**** DATA IN THIS EXERCISE ****

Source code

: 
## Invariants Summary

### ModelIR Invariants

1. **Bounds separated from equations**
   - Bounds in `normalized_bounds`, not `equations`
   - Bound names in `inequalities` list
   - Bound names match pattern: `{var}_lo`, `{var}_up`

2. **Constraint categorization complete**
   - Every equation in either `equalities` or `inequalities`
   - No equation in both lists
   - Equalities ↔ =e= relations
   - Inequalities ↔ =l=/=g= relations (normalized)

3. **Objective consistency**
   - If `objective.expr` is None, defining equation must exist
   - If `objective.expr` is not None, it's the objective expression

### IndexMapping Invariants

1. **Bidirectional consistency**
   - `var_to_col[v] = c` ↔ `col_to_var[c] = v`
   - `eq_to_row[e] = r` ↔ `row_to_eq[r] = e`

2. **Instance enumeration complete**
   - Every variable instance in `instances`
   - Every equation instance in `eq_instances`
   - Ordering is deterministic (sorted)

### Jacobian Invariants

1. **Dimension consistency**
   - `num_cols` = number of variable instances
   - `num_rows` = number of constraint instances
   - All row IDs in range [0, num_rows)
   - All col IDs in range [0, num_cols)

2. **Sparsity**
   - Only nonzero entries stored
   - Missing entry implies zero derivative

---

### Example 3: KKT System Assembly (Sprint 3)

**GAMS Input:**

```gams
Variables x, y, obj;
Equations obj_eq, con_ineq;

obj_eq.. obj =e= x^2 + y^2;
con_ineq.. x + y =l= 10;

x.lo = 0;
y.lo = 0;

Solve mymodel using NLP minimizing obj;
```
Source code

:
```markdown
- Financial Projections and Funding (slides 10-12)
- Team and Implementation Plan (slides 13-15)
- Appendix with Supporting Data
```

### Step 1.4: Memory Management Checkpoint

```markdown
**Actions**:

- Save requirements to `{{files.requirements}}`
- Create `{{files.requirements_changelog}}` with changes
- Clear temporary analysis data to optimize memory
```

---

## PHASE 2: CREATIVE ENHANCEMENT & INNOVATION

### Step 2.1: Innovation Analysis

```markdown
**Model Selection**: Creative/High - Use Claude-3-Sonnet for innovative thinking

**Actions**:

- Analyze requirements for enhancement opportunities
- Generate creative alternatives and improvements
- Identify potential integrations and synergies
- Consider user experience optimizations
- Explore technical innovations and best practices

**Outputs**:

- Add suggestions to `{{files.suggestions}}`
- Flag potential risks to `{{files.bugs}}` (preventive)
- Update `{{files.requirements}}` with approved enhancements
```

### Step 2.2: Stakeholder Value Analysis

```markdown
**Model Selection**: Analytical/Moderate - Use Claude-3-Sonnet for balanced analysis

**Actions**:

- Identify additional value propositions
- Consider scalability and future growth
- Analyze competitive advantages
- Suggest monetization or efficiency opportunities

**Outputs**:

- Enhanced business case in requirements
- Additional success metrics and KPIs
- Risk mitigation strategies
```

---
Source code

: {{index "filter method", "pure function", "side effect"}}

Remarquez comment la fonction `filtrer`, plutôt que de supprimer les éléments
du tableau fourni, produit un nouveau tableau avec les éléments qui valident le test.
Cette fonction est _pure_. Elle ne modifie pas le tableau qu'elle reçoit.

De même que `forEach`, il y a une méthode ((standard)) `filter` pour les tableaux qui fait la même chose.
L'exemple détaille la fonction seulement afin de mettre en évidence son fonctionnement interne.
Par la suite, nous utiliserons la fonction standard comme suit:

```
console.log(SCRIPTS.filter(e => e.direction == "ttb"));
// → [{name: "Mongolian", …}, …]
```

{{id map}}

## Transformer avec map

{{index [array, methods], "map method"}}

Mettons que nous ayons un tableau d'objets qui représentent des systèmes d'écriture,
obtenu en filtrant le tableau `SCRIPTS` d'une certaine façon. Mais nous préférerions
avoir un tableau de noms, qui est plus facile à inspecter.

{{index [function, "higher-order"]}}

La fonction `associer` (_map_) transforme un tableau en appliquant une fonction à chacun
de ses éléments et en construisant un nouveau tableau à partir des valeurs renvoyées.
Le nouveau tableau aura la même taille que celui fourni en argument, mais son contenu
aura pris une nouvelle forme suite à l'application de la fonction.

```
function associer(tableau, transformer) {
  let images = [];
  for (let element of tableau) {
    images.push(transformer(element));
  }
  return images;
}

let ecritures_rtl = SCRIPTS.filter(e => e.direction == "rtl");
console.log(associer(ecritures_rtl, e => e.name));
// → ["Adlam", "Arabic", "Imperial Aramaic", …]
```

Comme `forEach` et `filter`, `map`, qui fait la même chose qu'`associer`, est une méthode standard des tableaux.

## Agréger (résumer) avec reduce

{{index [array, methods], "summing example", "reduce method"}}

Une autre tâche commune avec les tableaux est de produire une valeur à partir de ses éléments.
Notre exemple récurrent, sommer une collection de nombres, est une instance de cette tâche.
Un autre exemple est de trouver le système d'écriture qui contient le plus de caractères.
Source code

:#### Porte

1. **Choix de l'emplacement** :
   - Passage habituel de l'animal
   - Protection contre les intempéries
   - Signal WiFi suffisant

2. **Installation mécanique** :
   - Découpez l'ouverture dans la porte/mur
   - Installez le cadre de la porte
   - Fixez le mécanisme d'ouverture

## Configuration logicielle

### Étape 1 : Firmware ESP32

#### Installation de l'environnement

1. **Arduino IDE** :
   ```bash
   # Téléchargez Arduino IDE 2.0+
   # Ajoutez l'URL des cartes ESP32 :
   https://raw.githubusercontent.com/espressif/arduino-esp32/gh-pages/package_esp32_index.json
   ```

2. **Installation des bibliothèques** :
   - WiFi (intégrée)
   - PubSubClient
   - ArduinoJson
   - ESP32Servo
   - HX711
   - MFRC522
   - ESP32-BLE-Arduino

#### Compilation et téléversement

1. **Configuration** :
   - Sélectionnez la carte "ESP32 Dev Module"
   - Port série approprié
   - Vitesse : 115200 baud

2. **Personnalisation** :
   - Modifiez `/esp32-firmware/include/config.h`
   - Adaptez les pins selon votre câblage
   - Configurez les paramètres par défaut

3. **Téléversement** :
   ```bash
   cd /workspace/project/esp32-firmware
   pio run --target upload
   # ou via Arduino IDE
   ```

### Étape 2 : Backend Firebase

****

Repeat the whole listing word for word.

Source code

: 
## Invariants Summary

### ModelIR Invariants

1. **Bounds separated from equations**
   - Bounds in `normalized_bounds`, not `equations`
   - Bound names in `inequalities` list
   - Bound names match pattern: `{var}_lo`, `{var}_up`

2. **Constraint categorization complete**
   - Every equation in either `equalities` or `inequalities`
   - No equation in both lists
   - Equalities ↔ =e= relations
   - Inequalities ↔ =l=/=g= relations (normalized)

3. **Objective consistency**
   - If `objective.expr` is None, defining equation must exist
   - If `objective.expr` is not None, it's the objective expression

### IndexMapping Invariants

1. **Bidirectional consistency**
   - `var_to_col[v] = c` ↔ `col_to_var[c] = v`
   - `eq_to_row[e] = r` ↔ `row_to_eq[r] = e`

2. **Instance enumeration complete**
   - Every variable instance in `instances`
   - Every equation instance in `eq_instances`
   - Ordering is deterministic (sorted)

### Jacobian Invariants

1. **Dimension consistency**
   - `num_cols` = number of variable instances
   - `num_rows` = number of constraint instances
   - All row IDs in range [0, num_rows)
   - All col IDs in range [0, num_cols)

2. **Sparsity**
   - Only nonzero entries stored
   - Missing entry implies zero derivative

---

### Example 3: KKT System Assembly (Sprint 3)

**GAMS Input:**

```gams
Variables x, y, obj;
Equations obj_eq, con_ineq;

obj_eq.. obj =e= x^2 + y^2;
con_ineq.. x + y =l= 10;

x.lo = 0;
y.lo = 0;

Solve mymodel using NLP minimizing obj;
```
Source code

:
```markdown
- Financial Projections and Funding (slides 10-12)
- Team and Implementation Plan (slides 13-15)
- Appendix with Supporting Data
```

### Step 1.4: Memory Management Checkpoint

```markdown
**Actions**:

- Save requirements to `{{files.requirements}}`
- Create `{{files.requirements_changelog}}` with changes
- Clear temporary analysis data to optimize memory
```

---

## PHASE 2: CREATIVE ENHANCEMENT & INNOVATION

### Step 2.1: Innovation Analysis

```markdown
**Model Selection**: Creative/High - Use Claude-3-Sonnet for innovative thinking

**Actions**:

- Analyze requirements for enhancement opportunities
- Generate creative alternatives and improvements
- Identify potential integrations and synergies
- Consider user experience optimizations
- Explore technical innovations and best practices

**Outputs**:

- Add suggestions to `{{files.suggestions}}`
- Flag potential risks to `{{files.bugs}}` (preventive)
- Update `{{files.requirements}}` with approved enhancements
```

### Step 2.2: Stakeholder Value Analysis

```markdown
**Model Selection**: Analytical/Moderate - Use Claude-3-Sonnet for balanced analysis

**Actions**:

- Identify additional value propositions
- Consider scalability and future growth
- Analyze competitive advantages
- Suggest monetization or efficiency opportunities

**Outputs**:

- Enhanced business case in requirements
- Additional success metrics and KPIs
- Risk mitigation strategies
```

---
Source code

: {{index "filter method", "pure function", "side effect"}}

Remarquez comment la fonction `filtrer`, plutôt que de supprimer les éléments
du tableau fourni, produit un nouveau tableau avec les éléments qui valident le test.
Cette fonction est _pure_. Elle ne modifie pas le tableau qu'elle reçoit.

De même que `forEach`, il y a une méthode ((standard)) `filter` pour les tableaux qui fait la même chose.
L'exemple détaille la fonction seulement afin de mettre en évidence son fonctionnement interne.
Par la suite, nous utiliserons la fonction standard comme suit:

```
console.log(SCRIPTS.filter(e => e.direction == "ttb"));
// → [{name: "Mongolian", …}, …]
```

{{id map}}

## Transformer avec map

{{index [array, methods], "map method"}}

Mettons que nous ayons un tableau d'objets qui représentent des systèmes d'écriture,
obtenu en filtrant le tableau `SCRIPTS` d'une certaine façon. Mais nous préférerions
avoir un tableau de noms, qui est plus facile à inspecter.

{{index [function, "higher-order"]}}

La fonction `associer` (_map_) transforme un tableau en appliquant une fonction à chacun
de ses éléments et en construisant un nouveau tableau à partir des valeurs renvoyées.
Le nouveau tableau aura la même taille que celui fourni en argument, mais son contenu
aura pris une nouvelle forme suite à l'application de la fonction.

```
function associer(tableau, transformer) {
  let images = [];
  for (let element of tableau) {
    images.push(transformer(element));
  }
  return images;
}

let ecritures_rtl = SCRIPTS.filter(e => e.direction == "rtl");
console.log(associer(ecritures_rtl, e => e.name));
// → ["Adlam", "Arabic", "Imperial Aramaic", …]
```

Comme `forEach` et `filter`, `map`, qui fait la même chose qu'`associer`, est une méthode standard des tableaux.

## Agréger (résumer) avec reduce

{{index [array, methods], "summing example", "reduce method"}}

Une autre tâche commune avec les tableaux est de produire une valeur à partir de ses éléments.
Notre exemple récurrent, sommer une collection de nombres, est une instance de cette tâche.
Un autre exemple est de trouver le système d'écriture qui contient le plus de caractères.
Source code

:#### Porte

1. **Choix de l'emplacement** :
   - Passage habituel de l'animal
   - Protection contre les intempéries
   - Signal WiFi suffisant

2. **Installation mécanique** :
   - Découpez l'ouverture dans la porte/mur
   - Installez le cadre de la porte
   - Fixez le mécanisme d'ouverture

## Configuration logicielle

### Étape 1 : Firmware ESP32

#### Installation de l'environnement

1. **Arduino IDE** :
   ```bash
   # Téléchargez Arduino IDE 2.0+
   # Ajoutez l'URL des cartes ESP32 :
   https://raw.githubusercontent.com/espressif/arduino-esp32/gh-pages/package_esp32_index.json
   ```

2. **Installation des bibliothèques** :
   - WiFi (intégrée)
   - PubSubClient
   - ArduinoJson
   - ESP32Servo
   - HX711
   - MFRC522
   - ESP32-BLE-Arduino

#### Compilation et téléversement

1. **Configuration** :
   - Sélectionnez la carte "ESP32 Dev Module"
   - Port série approprié
   - Vitesse : 115200 baud

2. **Personnalisation** :
   - Modifiez `/esp32-firmware/include/config.h`
   - Adaptez les pins selon votre câblage
   - Configurez les paramètres par défaut

3. **Téléversement** :
   ```bash
   cd /workspace/project/esp32-firmware
   pio run --target upload
   # ou via Arduino IDE
   ```

### Étape 2 : Backend Firebase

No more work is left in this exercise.